**Task statement:**
What you give back must match the records below word for word.
==*==
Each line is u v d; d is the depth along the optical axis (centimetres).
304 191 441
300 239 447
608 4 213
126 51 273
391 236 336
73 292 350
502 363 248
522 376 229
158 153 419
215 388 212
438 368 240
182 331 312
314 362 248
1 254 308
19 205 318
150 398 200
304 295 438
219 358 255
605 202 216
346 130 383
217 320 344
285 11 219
==*==
**Task response:**
Each line is u v d; d is the depth along the optical axis (centimetres).
304 191 441
300 239 447
608 4 213
126 51 273
391 236 336
73 292 350
502 363 248
522 376 229
158 153 419
215 388 212
438 368 240
182 331 312
314 362 248
1 254 308
19 205 318
150 398 200
304 295 438
219 358 255
605 202 216
346 130 383
217 320 344
285 11 219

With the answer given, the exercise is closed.